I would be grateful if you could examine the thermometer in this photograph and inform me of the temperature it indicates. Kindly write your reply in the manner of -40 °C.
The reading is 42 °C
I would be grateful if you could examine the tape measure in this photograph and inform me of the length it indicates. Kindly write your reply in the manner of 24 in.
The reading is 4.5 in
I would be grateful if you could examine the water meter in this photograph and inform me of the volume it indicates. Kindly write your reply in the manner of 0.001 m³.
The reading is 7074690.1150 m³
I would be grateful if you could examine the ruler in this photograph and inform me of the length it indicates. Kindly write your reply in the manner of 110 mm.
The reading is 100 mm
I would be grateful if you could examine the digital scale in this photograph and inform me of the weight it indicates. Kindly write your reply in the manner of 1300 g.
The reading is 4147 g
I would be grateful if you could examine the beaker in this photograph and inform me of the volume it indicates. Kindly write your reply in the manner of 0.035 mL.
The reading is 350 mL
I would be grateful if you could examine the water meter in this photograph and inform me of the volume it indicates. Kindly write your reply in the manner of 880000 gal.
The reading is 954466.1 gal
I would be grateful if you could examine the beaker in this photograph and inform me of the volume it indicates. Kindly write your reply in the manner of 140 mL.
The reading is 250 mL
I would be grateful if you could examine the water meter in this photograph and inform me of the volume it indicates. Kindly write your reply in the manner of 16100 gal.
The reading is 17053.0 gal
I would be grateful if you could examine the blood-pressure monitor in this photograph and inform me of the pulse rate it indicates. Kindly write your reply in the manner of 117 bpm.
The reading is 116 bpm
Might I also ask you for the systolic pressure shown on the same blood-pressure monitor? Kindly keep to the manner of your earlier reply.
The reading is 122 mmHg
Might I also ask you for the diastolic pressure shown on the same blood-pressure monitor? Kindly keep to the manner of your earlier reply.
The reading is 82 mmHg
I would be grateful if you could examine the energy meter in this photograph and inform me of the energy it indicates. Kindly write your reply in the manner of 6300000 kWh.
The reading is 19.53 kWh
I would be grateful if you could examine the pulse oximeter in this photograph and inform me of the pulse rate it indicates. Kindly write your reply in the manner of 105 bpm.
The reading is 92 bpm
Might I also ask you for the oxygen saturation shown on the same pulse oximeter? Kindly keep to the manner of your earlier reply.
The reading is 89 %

########################################

Task statement:
Write out the items above again, replacing each "Kindly" with "Please" and changing nothing else.

Reply to the exercise:
I would be grateful if you could examine the thermometer in this photograph and inform me of the temperature it indicates. Please write your reply in the manner of -40 °C.
The reading is 42 °C
I would be grateful if you could examine the tape measure in this photograph and inform me of the length it indicates. Please write your reply in the manner of 24 in.
The reading is 4.5 in
I would be grateful if you could examine the water meter in this photograph and inform me of the volume it indicates. Please write your reply in the manner of 0.001 m³.
The reading is 7074690.1150 m³
I would be grateful if you could examine the ruler in this photograph and inform me of the length it indicates. Please write your reply in the manner of 110 mm.
The reading is 100 mm
I would be grateful if you could examine the digital scale in this photograph and inform me of the weight it indicates. Please write your reply in the manner of 1300 g.
The reading is 4147 g
I would be grateful if you could examine the beaker in this photograph and inform me of the volume it indicates. Please write your reply in the manner of 0.035 mL.
The reading is 350 mL
I would be grateful if you could examine the water meter in this photograph and inform me of the volume it indicates. Please write your reply in the manner of 880000 gal.
The reading is 954466.1 gal
I would be grateful if you could examine the beaker in this photograph and inform me of the volume it indicates. Please write your reply in the manner of 140 mL.
The reading is 250 mL
I would be grateful if you could examine the water meter in this photograph and inform me of the volume it indicates. Please write your reply in the manner of 16100 gal.
The reading is 17053.0 gal
I would be grateful if you could examine the blood-pressure monitor in this photograph and inform me of the pulse rate it indicates. Please write your reply in the manner of 117 bpm.
The reading is 116 bpm
Might I also ask you for the systolic pressure shown on the same blood-pressure monitor? Please keep to the manner of your earlier reply.
The reading is 122 mmHg
Might I also ask you for the diastolic pressure shown on the same blood-pressure monitor? Please keep to the manner of your earlier reply.
The reading is 82 mmHg
I would be grateful if you could examine the energy meter in this photograph and inform me of the energy it indicates. Please write your reply in the manner of 6300000 kWh.
The reading is 19.53 kWh
I would be grateful if you could examine the pulse oximeter in this photograph and inform me of the pulse rate it indicates. Please write your reply in the manner of 105 bpm.
The reading is 92 bpm
Might I also ask you for the oxygen saturation shown on the same pulse oximeter? Please keep to the manner of your earlier reply.
The reading is 89 %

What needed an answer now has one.